INFORMATION section start

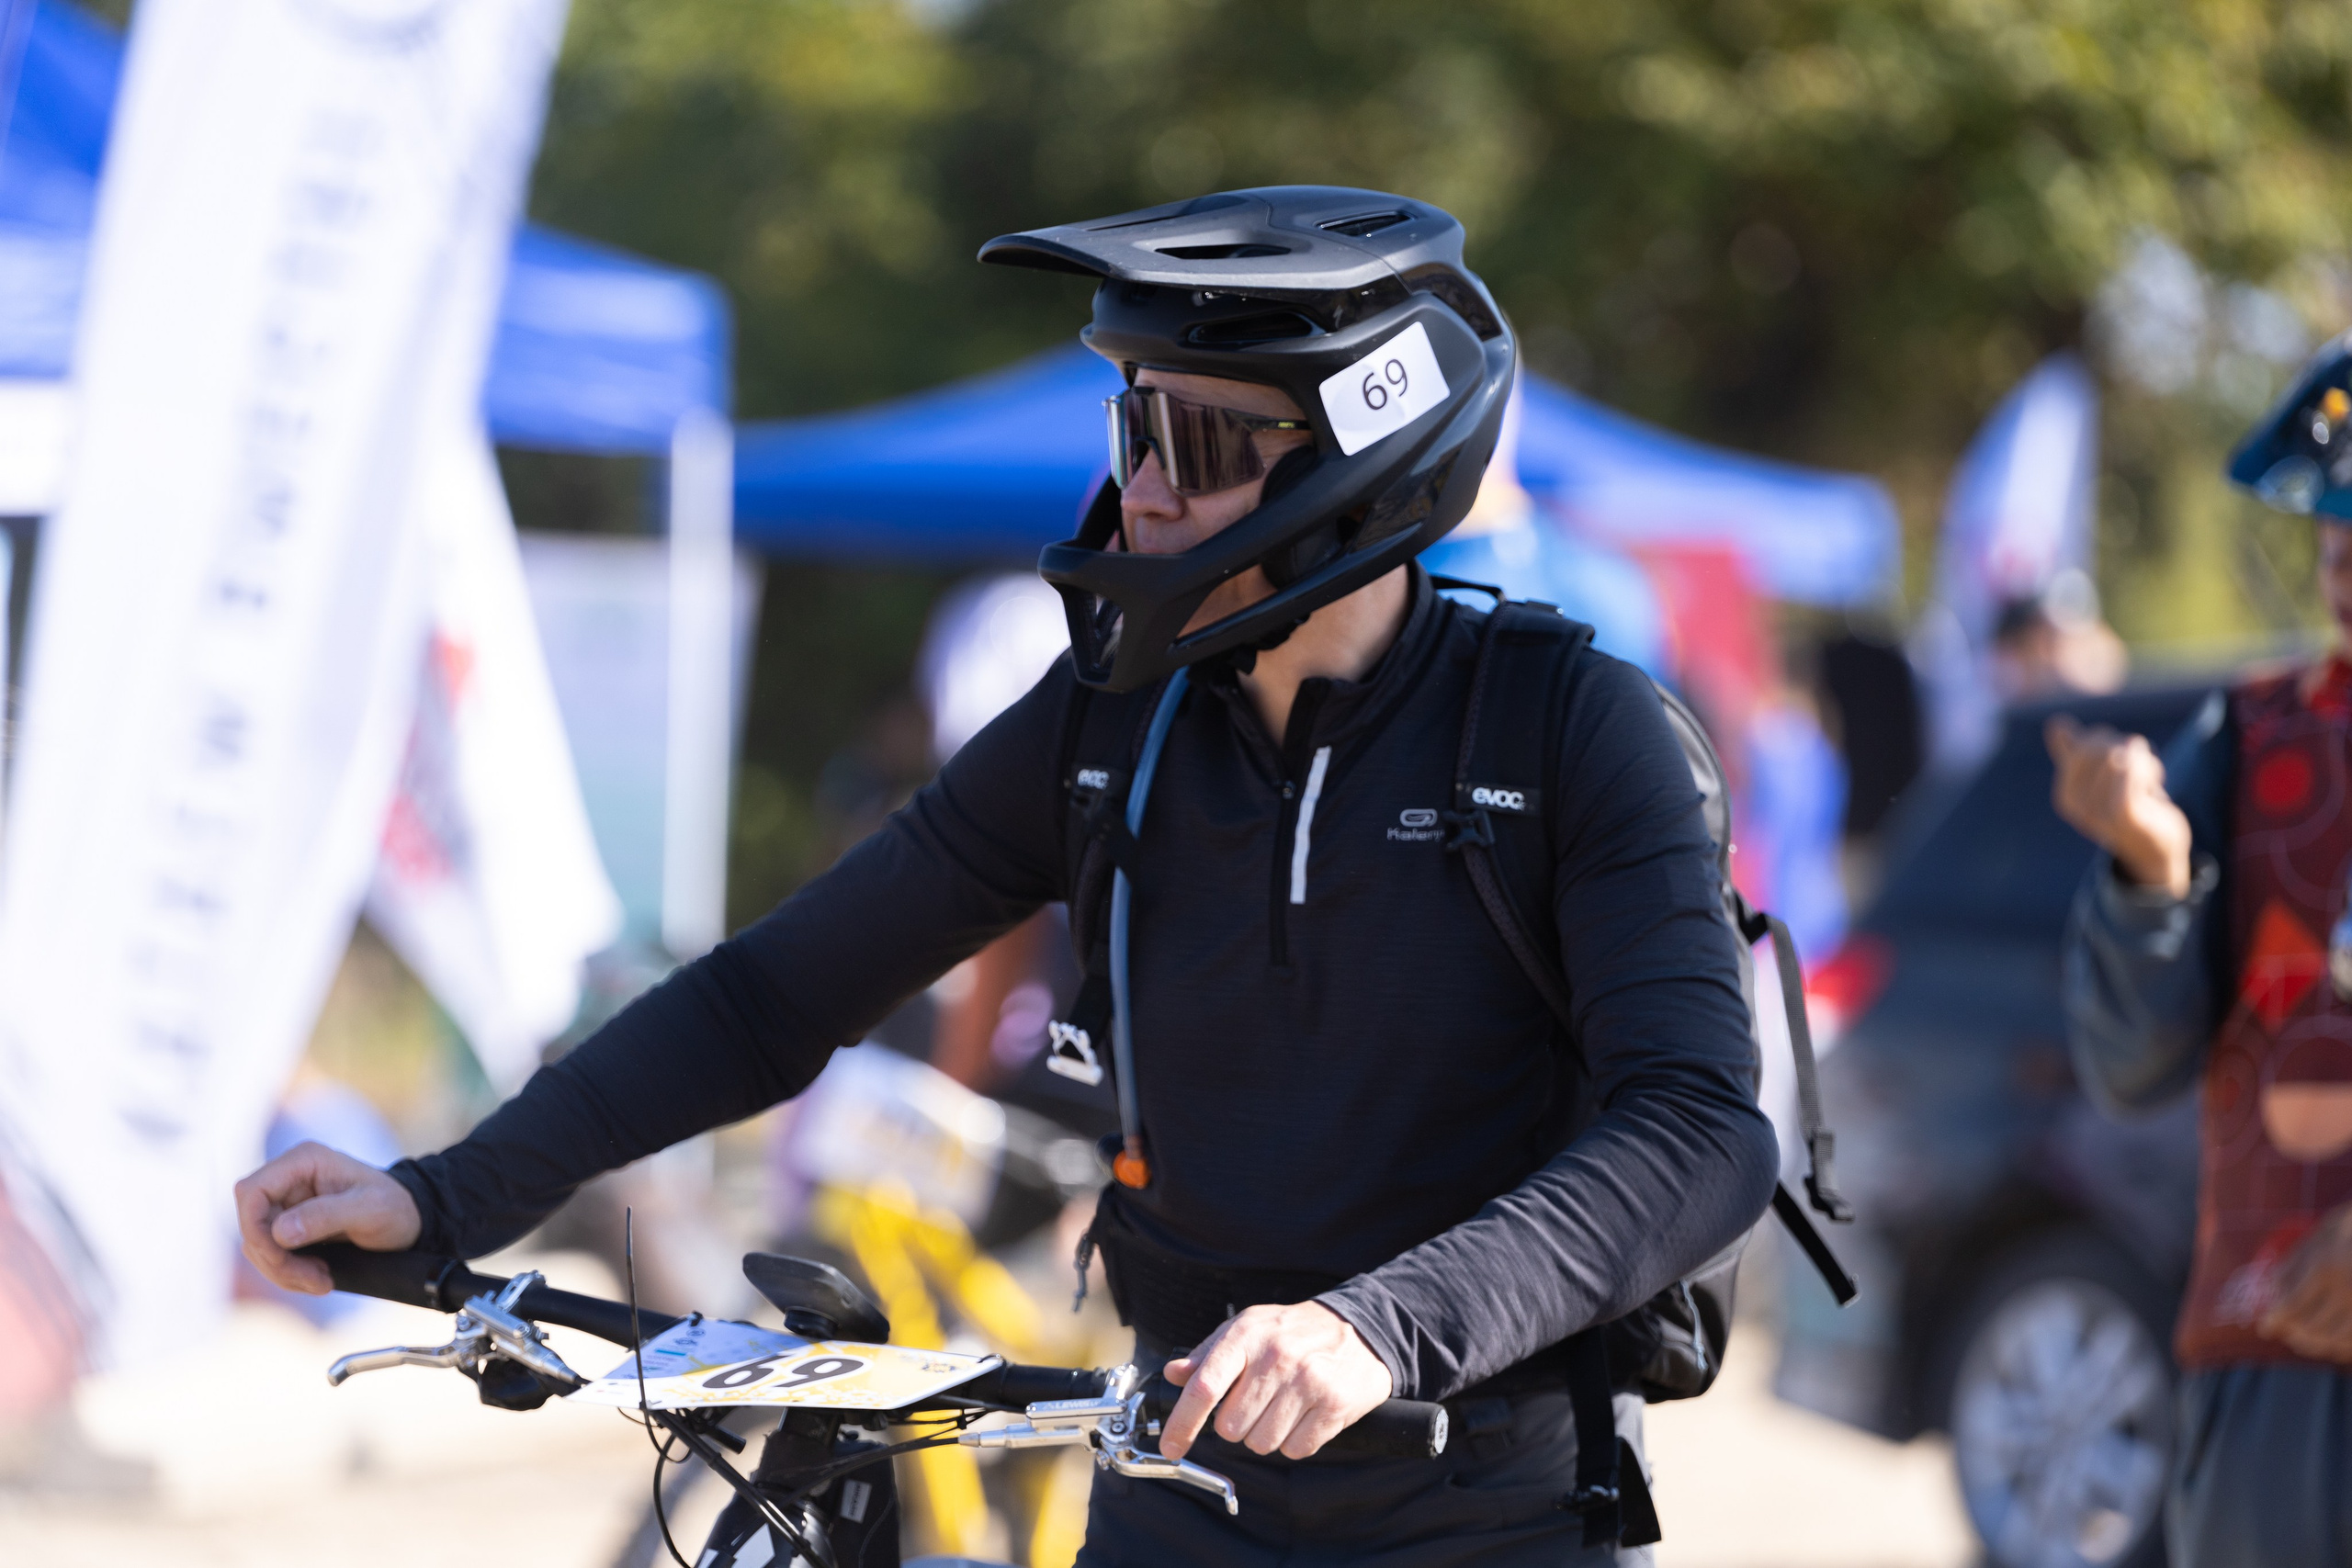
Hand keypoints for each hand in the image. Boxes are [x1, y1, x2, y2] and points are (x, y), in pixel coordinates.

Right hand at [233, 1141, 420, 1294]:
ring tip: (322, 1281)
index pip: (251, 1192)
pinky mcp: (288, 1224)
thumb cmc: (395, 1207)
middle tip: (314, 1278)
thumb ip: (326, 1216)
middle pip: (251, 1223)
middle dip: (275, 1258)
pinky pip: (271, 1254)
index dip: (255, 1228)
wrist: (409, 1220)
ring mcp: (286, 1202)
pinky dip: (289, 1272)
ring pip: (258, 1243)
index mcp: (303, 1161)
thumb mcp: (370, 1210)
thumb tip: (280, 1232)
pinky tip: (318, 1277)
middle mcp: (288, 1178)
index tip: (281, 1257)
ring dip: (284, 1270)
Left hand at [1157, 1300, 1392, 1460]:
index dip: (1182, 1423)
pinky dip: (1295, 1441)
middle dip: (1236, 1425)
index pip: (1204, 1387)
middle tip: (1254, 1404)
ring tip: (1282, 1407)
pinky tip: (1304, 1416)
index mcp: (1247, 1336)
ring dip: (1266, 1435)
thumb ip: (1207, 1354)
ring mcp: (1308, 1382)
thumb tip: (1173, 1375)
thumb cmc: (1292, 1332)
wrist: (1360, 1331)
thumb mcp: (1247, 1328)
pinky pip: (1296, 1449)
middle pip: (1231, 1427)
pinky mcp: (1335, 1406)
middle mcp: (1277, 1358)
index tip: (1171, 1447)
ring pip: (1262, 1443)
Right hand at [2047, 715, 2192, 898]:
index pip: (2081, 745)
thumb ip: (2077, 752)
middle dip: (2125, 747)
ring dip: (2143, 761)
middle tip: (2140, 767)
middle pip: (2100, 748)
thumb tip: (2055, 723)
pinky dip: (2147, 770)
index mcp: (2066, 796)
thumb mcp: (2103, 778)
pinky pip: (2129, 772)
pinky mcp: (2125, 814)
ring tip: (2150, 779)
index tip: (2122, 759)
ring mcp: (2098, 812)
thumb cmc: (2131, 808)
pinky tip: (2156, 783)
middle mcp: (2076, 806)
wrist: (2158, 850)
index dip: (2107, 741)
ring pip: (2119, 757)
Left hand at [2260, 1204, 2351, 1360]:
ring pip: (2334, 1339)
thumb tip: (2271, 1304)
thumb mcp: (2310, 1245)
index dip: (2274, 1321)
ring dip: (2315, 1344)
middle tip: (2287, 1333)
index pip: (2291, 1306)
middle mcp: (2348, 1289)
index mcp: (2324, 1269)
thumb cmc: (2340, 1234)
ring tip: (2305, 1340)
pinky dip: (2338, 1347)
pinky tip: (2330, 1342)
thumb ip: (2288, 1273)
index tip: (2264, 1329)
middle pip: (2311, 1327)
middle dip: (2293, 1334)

INFORMATION section end
INFORMATION section start

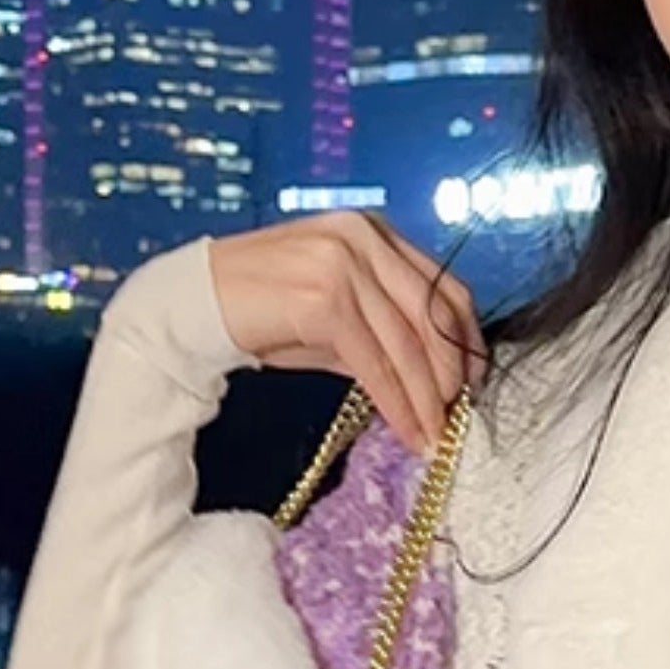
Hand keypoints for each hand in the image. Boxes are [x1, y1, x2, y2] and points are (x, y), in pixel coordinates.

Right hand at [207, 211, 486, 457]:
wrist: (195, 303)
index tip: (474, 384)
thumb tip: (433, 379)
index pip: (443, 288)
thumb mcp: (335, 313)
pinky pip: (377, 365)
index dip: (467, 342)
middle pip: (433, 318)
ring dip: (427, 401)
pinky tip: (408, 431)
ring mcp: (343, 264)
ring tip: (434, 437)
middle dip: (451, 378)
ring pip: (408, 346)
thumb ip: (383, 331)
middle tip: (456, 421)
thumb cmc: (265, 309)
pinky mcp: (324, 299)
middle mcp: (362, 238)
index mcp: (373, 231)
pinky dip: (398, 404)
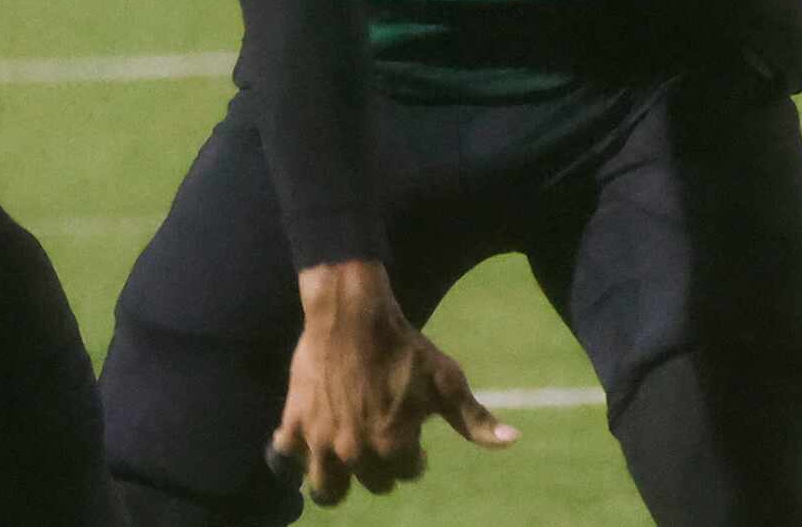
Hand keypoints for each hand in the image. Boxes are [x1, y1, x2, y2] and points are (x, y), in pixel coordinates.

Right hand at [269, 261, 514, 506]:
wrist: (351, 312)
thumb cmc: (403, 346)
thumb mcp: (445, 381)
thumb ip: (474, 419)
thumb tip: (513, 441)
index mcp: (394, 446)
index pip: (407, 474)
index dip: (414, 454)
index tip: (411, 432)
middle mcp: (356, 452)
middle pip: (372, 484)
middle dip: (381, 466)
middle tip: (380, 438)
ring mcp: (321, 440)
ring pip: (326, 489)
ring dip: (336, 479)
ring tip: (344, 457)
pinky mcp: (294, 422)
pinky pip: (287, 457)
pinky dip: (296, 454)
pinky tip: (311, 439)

INFORMATION section end

• **BRIEF**: Only the lines that contain the string "Right" should be copied from the entries above.

• **ANSWER TO THIS PROBLEM**:
Right hand at [233, 1141, 420, 1294]:
Right hand at [2047, 715, 2192, 898]:
Right hand at [207, 211, 486, 457]:
Right hand at [269, 261, 514, 506]:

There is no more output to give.